2 Amortization reflects an intangible asset's depreciation over time, and, accordingly, requires a business to “'write down' the value of the asset each year to reflect its waning worth.” Winstar, 518 U.S. at 851 & n.7.

3 “[T]he term 'basis' refers to a taxpayer's capital stake in property and is used to determine the gain or loss on the sale or exchange of property and the amount of depreciation allowances.” In re Lilly, 76 F.3d 568, 572 (4th Cir. 1996) (internal quotation marks omitted). The basis of an asset is typically its cost, also known as its “cost basis.” I.R.C. § 1012(a).

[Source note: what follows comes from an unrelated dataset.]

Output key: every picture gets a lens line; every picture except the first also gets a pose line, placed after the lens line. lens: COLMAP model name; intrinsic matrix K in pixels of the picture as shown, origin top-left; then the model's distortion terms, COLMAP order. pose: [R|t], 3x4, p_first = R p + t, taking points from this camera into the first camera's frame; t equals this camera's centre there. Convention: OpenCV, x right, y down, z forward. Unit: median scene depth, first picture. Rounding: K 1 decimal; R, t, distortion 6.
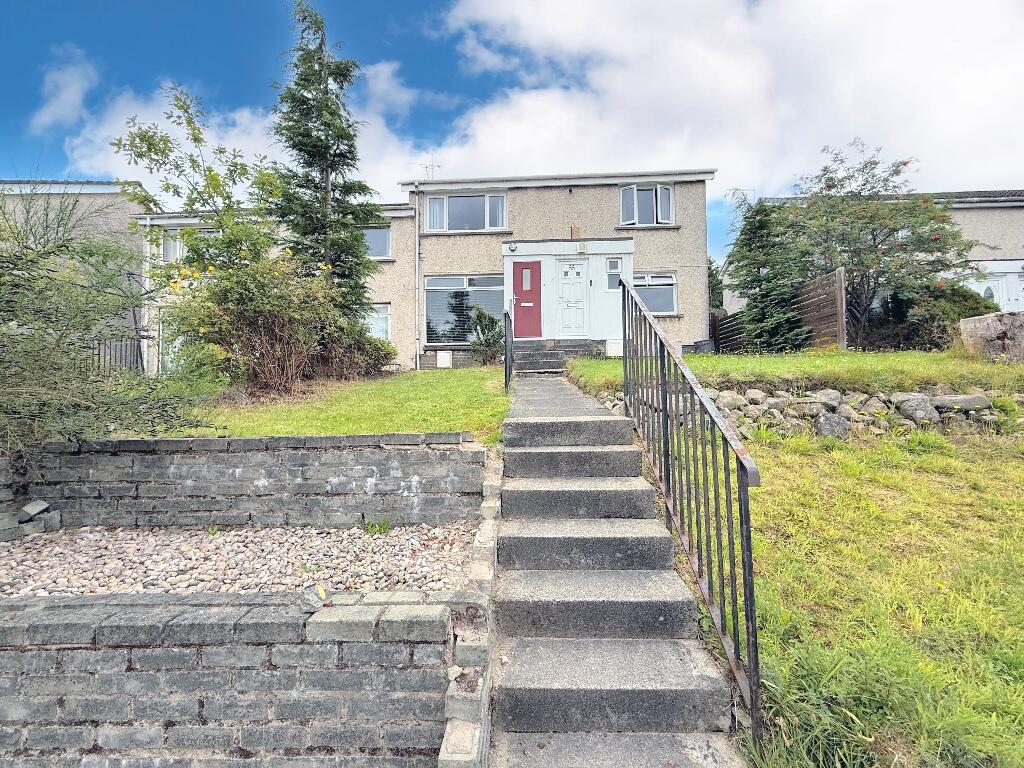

4 WMI asserts that Grabowski's analysis in this case differs from that presented in the Washington case. See Reply 11. When pressed at oral argument before this court, however, WMI was unable to identify any differences, and conceded that “the general approach was similar.” See Oral Arg. at 14:47–15:10, WMI Holdings Corp. v. United States (No. 2017-1944), http://oralarguments.cafc.uscourts.gov/default.aspx?fl=2017-1944.mp3.

5 The court may make such a determination, but only “if the value can be determined from a review of the record in its entirety.” Kraft, 30 Fed. Cl. at 765.

6 The government also argued before the Claims Court that Home did not, in fact, abandon its branching rights, and that WMI therefore could not claim deductions for those rights. We need not reach that argument because, even assuming that Home abandoned the rights, we conclude that WMI failed to establish a cost basis in each of those rights.